The animated video game adaptation of Castlevania has seen remarkable success. As one of Netflix’s early original animated shows (it premiered in 2017), this series can be considered a milestone in the growing presence of narrative-driven, sophisticated adult animated projects that have emerged over the past few years. It’s hard not to look at Blood of Zeus, also animated by the Austin-based Powerhouse Animation Studios, or the recent video game-based Dota: Dragon’s Blood and see its influence. Created and written by Warren Ellis, this dark fantasy series has acquired a reputation as one of the few video game-inspired projects to stick its landing.
Based on the Konami video game franchise, Castlevania does not require an investment in the source material to enjoy its fantasy, which is rife with Ayami Kojima-inspired artwork and Gothic designs. That is, unless you recognize the orchestral use of “Bloody Tears” in a balletic fight sequence. And if you do, you’re absolutely the target audience here. And if not, you still might be.
What’s It About?
In the fictional medieval land of Wallachia, a corrupt church executes the kind human wife (Emily Swallow) of the vampire overlord Vlad Dracula Tepes (Graham McTavish). To avenge his wife’s murder, he unleashes his demonic night creatures on humanity. Castlevania then follows a rag-tag team out to stop Dracula’s destruction: the drunkard last-of-his-kind monster hunter Trevor Belmont (a grizzled Richard Armitage), the mage Sypha Belnades (an incandescent Alejandra Reynoso), and the estranged half-human, half-vampire son of Dracula, Alucard (James Callis).
Steeped in a macabre European-based setting, Castlevania is a fantastical world with vampires, holy water that burns demon flesh, magic mirrors that transport matter and people, Forgemasters (a variation of necromancers) who convert human corpses into fanged night creatures, and a vampire castle that can teleport with a combo of technology and magic.

------------------------

# GIVEN EXERCISE
Give back the Castlevania article's wording between "Based on the" and "still might be.", inclusive.

Layout element entries
------------------------

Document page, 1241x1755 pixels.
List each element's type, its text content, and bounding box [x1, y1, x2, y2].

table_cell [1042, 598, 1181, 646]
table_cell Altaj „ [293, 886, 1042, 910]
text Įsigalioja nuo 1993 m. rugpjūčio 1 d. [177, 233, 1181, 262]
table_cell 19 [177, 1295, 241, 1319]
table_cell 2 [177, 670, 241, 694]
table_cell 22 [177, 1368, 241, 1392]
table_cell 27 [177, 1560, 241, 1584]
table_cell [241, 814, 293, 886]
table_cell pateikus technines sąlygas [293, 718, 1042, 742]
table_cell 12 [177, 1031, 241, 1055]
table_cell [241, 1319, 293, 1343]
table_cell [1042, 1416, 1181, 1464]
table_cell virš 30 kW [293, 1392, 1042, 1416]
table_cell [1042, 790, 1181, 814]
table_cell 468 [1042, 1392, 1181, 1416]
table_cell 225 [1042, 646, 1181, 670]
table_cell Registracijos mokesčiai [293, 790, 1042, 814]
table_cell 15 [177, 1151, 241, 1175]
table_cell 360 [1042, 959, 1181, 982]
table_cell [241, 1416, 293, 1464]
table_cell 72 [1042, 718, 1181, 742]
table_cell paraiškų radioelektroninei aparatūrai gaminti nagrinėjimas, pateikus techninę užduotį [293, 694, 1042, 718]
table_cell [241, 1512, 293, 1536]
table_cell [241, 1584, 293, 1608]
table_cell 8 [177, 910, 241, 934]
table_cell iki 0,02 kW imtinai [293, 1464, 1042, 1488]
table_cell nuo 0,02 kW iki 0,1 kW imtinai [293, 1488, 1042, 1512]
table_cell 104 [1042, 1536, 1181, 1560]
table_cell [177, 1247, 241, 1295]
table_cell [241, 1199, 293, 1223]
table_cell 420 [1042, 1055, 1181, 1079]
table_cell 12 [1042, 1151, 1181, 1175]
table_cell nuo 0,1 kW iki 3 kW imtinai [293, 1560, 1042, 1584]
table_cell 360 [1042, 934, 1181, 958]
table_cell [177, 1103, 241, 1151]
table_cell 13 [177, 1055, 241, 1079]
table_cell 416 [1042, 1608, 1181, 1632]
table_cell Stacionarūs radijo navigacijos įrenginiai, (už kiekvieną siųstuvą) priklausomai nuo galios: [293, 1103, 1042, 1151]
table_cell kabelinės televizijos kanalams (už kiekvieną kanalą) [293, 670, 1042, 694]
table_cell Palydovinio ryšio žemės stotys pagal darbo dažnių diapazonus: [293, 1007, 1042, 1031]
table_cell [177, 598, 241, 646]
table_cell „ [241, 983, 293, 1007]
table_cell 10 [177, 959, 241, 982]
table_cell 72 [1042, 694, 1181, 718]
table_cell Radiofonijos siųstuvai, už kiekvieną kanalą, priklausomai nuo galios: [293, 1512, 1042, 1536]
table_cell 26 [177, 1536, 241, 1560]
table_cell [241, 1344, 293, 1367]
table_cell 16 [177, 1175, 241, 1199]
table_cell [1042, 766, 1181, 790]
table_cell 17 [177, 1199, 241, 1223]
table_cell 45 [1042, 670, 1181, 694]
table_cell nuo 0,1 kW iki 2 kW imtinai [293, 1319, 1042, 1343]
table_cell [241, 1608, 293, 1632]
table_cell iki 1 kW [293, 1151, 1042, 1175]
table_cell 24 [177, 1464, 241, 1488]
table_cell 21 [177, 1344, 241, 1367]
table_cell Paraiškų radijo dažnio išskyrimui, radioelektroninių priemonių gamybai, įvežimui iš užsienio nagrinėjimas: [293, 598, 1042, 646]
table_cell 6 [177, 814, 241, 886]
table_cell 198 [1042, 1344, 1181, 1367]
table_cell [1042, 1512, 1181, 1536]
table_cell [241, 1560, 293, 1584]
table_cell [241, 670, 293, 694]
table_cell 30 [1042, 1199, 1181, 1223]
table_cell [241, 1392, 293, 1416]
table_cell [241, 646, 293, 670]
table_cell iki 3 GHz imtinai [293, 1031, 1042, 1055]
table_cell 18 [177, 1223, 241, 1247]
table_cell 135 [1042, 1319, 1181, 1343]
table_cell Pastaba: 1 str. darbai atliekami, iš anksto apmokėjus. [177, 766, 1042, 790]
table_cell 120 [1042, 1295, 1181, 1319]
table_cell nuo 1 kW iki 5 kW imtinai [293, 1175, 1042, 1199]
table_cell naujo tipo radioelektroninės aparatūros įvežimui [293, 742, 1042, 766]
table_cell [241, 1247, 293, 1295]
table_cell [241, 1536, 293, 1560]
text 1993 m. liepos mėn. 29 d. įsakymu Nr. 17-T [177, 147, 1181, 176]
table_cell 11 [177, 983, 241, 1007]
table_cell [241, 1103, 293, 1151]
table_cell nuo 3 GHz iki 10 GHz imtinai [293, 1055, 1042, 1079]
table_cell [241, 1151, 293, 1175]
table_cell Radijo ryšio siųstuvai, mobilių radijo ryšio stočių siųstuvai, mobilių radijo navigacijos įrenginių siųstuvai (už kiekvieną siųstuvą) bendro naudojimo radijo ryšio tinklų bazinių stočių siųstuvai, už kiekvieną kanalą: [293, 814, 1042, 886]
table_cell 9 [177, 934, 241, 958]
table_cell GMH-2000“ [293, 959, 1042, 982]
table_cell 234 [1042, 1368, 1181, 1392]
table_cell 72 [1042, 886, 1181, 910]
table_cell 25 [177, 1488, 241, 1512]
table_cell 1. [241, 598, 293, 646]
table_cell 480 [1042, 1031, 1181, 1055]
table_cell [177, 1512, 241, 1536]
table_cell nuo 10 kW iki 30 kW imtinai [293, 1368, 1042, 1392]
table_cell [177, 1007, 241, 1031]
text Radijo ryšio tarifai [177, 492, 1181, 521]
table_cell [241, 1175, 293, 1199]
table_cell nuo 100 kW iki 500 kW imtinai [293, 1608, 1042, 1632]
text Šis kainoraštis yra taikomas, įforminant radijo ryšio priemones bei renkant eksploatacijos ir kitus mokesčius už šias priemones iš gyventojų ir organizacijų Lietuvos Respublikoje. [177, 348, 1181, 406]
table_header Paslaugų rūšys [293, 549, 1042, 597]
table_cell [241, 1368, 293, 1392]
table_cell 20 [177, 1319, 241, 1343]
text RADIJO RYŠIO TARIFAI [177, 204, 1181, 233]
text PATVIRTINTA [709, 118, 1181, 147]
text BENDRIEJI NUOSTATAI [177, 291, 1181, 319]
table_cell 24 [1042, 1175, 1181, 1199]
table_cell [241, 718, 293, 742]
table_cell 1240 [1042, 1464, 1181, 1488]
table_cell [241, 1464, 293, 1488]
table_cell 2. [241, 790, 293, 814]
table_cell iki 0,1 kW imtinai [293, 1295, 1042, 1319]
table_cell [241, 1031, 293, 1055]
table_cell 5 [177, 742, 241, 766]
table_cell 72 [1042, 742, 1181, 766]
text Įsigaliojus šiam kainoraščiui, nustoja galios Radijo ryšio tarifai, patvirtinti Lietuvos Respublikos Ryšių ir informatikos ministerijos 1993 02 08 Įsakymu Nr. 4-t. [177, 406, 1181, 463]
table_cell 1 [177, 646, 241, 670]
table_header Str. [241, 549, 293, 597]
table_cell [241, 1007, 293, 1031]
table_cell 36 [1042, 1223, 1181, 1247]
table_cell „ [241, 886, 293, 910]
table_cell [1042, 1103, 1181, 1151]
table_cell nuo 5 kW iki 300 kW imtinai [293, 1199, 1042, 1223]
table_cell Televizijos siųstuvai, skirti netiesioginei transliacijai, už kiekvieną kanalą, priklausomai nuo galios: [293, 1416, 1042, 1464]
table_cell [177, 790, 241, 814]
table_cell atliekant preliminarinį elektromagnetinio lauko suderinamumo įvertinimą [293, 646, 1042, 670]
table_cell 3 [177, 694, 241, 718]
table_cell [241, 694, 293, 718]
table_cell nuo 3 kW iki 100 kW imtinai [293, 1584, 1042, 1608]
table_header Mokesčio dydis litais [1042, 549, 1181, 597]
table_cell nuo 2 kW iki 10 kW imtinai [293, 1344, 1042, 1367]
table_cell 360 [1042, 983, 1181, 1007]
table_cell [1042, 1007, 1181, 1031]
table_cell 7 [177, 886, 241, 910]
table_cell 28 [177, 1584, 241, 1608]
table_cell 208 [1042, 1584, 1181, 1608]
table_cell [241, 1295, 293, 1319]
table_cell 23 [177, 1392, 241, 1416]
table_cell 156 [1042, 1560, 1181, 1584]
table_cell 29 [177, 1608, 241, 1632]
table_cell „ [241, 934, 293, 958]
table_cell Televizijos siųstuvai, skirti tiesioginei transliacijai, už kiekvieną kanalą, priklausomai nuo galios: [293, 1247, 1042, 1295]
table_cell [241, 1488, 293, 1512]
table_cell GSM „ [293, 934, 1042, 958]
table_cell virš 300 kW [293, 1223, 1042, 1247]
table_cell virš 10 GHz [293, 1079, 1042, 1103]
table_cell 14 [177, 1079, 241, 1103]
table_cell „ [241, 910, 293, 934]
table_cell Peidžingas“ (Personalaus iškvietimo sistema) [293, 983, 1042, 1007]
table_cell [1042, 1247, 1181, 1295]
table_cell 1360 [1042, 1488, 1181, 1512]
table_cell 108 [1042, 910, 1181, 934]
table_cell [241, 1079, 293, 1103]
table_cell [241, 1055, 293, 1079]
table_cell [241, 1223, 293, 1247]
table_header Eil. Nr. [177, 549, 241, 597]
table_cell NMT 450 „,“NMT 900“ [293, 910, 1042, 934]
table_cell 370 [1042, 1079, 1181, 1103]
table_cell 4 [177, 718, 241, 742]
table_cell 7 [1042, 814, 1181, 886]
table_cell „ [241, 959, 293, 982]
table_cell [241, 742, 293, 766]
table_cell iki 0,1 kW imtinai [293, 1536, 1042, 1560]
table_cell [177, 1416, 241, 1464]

------------------------

# SOLUTION TO THE PROBLEM
Based on the Konami video game franchise, Castlevania does not require an investment in the source material to enjoy its fantasy, which is rife with Ayami Kojima-inspired artwork and Gothic designs. That is, unless you recognize the orchestral use of “Bloody Tears” in a balletic fight sequence. And if you do, you’re absolutely the target audience here. And if not, you still might be.